When doing non-buffered asynchronous I/O, you need to meet some technical requirements per Microsoft Docs: The offset in the file you are reading must be aligned to the ‘sector size’ of the hard-disk since that’s the physical size of request the hardware is designed to handle, -and- the destination memory must be aligned to virtual memory pages. You use this information to lay out how your content is organized on disk, placing individual assets aligned to the right place in the file to meet these requirements.
There are a few choices here, but historically 2048 was the magic number to use because this is the sector size of DVD media, it mapped well to the 4K memory alignment of virtual memory pages, and it was a multiple of HDD sector sizes (typically 512 or 1024).

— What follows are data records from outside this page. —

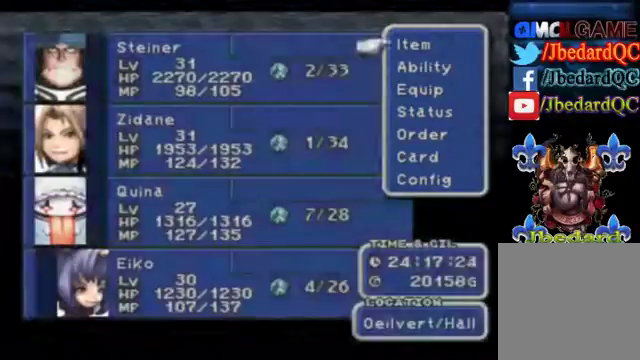
{"buttons": [], "left_stick": "center", "events": [[167, "B", "up"]]}
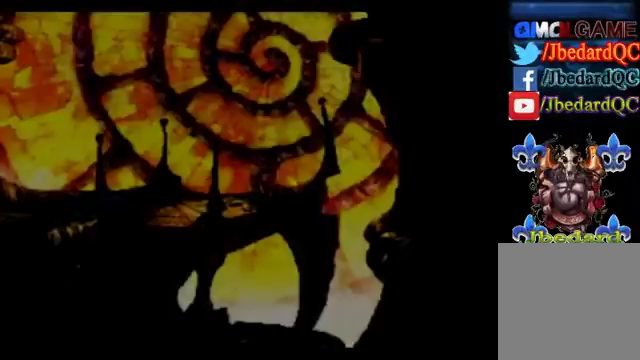
{"buttons": [], "left_stick": "center", "events": []}
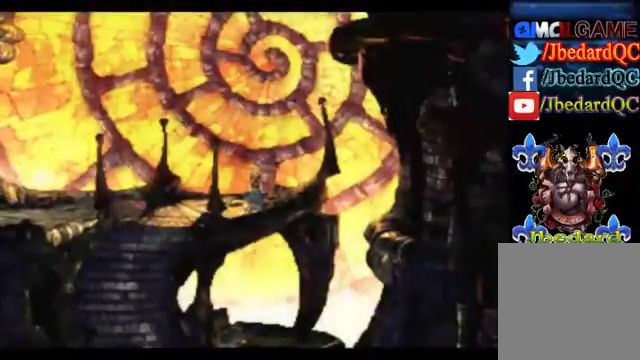
{"buttons": [], "left_stick": "left", "events": [[333, "left_stick", "left"]]}
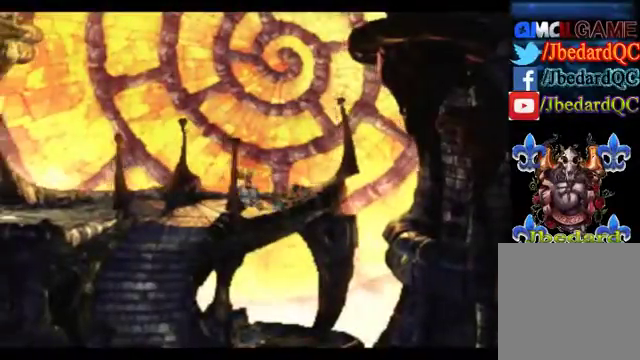
{"buttons": [], "left_stick": "down-left", "events": [[300, "left_stick", "down-left"]]}
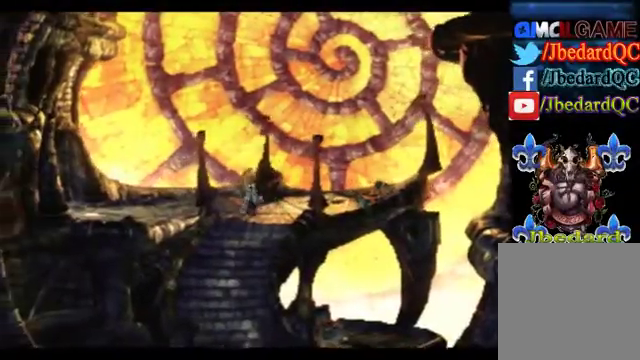
{"buttons": [], "left_stick": "center", "events": [[67, "left_stick", "down"], [300, "left_stick", "center"]]}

The emphasis here is the “was” part.
As drive technology has advanced, and especially with the advent of SSD storage, the classic sector size of 512 or even 2048 was becoming inefficient. The Advanced Format drive standard uses a 4096 sector size (with possibly extra bytes per physical sector for error-correcting in the hardware; but it still has 4096 bytes of data). This, of course, broke assumptions for the OS and applications about the sector size. As an interim solution, many drives support Advanced Format (512e) which means the hardware emulates a 512 byte sector size to make existing software work. There are now drives supporting Advanced Format (4Kn) (i.e. 4K Native Disk) which expose their native 4096 byte sector size because the 512e emulation has a 5-10% performance hit in write performance.
Windows 8 or later supports both 512e and 4Kn modes. See Microsoft Docs.
Specifically in my case, the storage on an Xbox Series X|S console is a Advanced Format (4Kn) drive.
xwbtool which builds XACT-style WaveBanks for both in-memory and streaming scenarios used the 2048 sector size for streaming wave banks, which worked fine but fails when used on an Xbox Series X|S depending on how exactly the data ends up laying out. For the February 2022 release of the DirectX Tool Kit for DX11 / DX12, I updated the tool to support a new
-af switch which uses a 4096 sector size alignment instead. I also updated the
SoundStreamInstance class to support using either 2048 or 4096 sector alignment based on the content of the
Even for buffered asynchronous I/O, using the 4096 sector size to align your data is a good idea for best performance, and most game engines already moved to this for the current console generation. The difference here is that buffered asynchronous I/O “just works” albeit with some extra penalty, but the
ReadFile for a non-buffered asynchronous I/O request that doesn’t meet the sector size requirement fails at runtime.
For older software (such as games that used XACT audio streaming), you can make use of the
RemoveNoBufferingFlagFromCreateFileshim in the Microsoft Application Compatibility Toolkit (ACT) to work around non-buffered I/O read failures with AF (4Kn) drives.